EXERCISE TEXT »
Urban Local Bodies in India are witnessing a significant increase in responsibilities with greater powers and decentralised authority. The Karnataka municipal e-Governance implementation project, which covers 57 largest municipalities in the State, is a significant departure from the traditional, erstwhile tried out approaches to municipal e-Governance implementations
The 74th Constitutional Amendment Act, 1992, significantly increased the responsibility of local bodies in India. Urban Local Bodies (ULBs) too are witnessing a significant increase in responsibilities with greater powers and decentralised authority. Effective governance at the ULB level, among other things, requires internal financial systems that embody the standard accounting practices. In addition, the Right to Information (RTI) Act also mandates that the ULBs proactively share data, including key financial indicators, with the citizens. e-Governance has a key role to play in supporting both these objectives. While the requirement to move to a standard double-entry accounting system has led some states and several municipalities to implement financial accounting systems, there has been a little or no focus on a holistic approach with the aim of putting in place an integrated financial management system that can be leveraged as a management tool by the city administrators. The emphasis on RTI implementation has been virtually non-existent.
The Karnataka municipal e-Governance implementation project is a significant departure from the traditional, erstwhile tried out approaches to municipal e-Governance implementations. Covering the 57 largest municipalities in Karnataka, the implementation covers the entire suite of municipal e-Governance applications developed by eGovernments Foundation, a non-profit organisation with focus on leveraging e-Governance for improving governance and service delivery in India. The first phase witnessed the launch of City Websites and a Public Grievance Tracking and Redressal system. In parallel, the Accounting Reforms process was launched, followed by the implementation of a Financial Management System. Other e-Governance applications that are being implemented in the current phase include a GIS-based Property Tax System and a Birth/Death Certificate Application.
Need for Accounting Reforms
The municipal governments have always been maintaining accounts in a cash-based system. The flaws in such a system are obvious– financial statements are not indicative of actual financial position and the true financial performance of the municipality cannot be assessed, resulting in ineffective financial planning. Some of the key drivers that led Karnataka in taking up the initiative to switch to accrual-based double-entry accounting system include information gaps in the cash based system and the promise that the switch would help generate more accurate picture of the financial position and make information readily available for effective financial management; as the pressure on the municipalities to become self-reliant grows, municipal governments will increasingly be forced to look to generate funds from alternative sources like the open financial markets (e.g. municipal bonds). This requires a certain degree of fiscal discipline and transparency that would be possible only by making the transition; and the Citizen’s Right to Information is expected to force the governments to maintain its records better and as the citizen participation in governance increases, the municipalities will be expected to provide an accurate picture of the financial position coupled with an ability to respond to increasingly sophisticated questions in a timely manner.

WHAT TO DO »
1 – Recast the paragraph of the text on Karnataka's municipal e-Governance that opens "The Karnataka municipal e-Governance implementation project is a significant departure" as a short bulleted list, keeping its main facts.
2 – Pick up the text on Karnataka's municipal e-Governance project after its last sentence and keep writing.
The data after this point is separate from the text on Karnataka's municipal e-Governance project.

SUPPLIED ENTRIES »
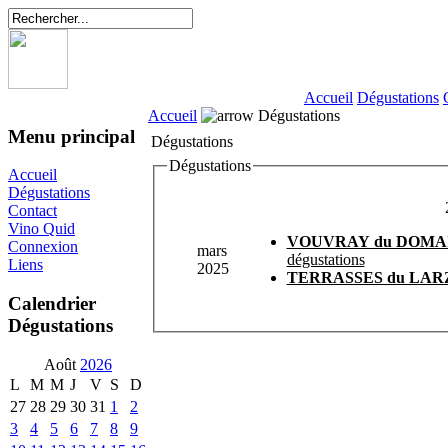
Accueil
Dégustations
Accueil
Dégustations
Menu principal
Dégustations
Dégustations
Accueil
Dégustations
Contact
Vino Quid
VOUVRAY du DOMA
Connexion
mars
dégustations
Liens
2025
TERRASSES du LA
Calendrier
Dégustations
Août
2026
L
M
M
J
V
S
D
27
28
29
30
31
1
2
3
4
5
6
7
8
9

REPLIES »
1 –
- The Karnataka project departs significantly from earlier approaches to municipal e-Governance.
- It covers the state's 57 largest municipalities and the full suite of municipal e-Governance applications built by eGovernments Foundation. That organization is a non-profit focused on using e-Governance to improve governance and service delivery in India.
- The first phase launched City Websites and a Public Grievance Tracking and Redressal system.
- Alongside it, the Accounting Reforms process began, followed by a Financial Management System.
- The current phase is implementing a GIS-based Property Tax System and a Birth/Death Certificate Application.

2 –
Several reform initiatives and policy directives over the last several years, with specific focus on the municipal governments, have set the stage for the transition. Some such drivers include ICAI — Technical Guide on ULB Accounting and Financial Reporting (1999); Recommendation of the 11th Finance Commission, 2001; Directive by the Supreme Court, 2001; Pre-requisite for funding under the Urban Reform Initiative Fund; Recommendation of the Task Force Report, 2002, of the C&AG (Comptroller & Auditor General); Release of the National Accounting Manual by the C&AG and the Ministry of Urban Development, Government of India, 2005; ICAI Committee for Local Body Accounting Standards, 2005; ICAI Exposure Draft, 2006; and Pre-requisite for funding under the National Urban Reform Mission, 2006.
Some of the key expectations from the new accounting system for ULBs include assisting all stakeholders in evaluating efficiency and effectiveness of financial performance; assisting stakeholders to assess the ULB’s financial position, including the level of financial sustainability; aid in making the ULB’s performance transparent and accountable to people; and developing a robust financial reporting system that would satisfy the requirements of the banking system/debt markets as the ULBs approach these channels for funds.
Implementation of Accounting Reforms is an onerous task, even more so in the government, especially the local governments, which have traditionally been severely constrained in terms of availability of trained manpower. This is why an implementation of accounting reforms coupled with the implementation of an integrated Financial Management System requires active participation from major stakeholders such as Government, Municipal Administration, Nodal Consulting Firm, Field Level Consultants and Software Development Agency.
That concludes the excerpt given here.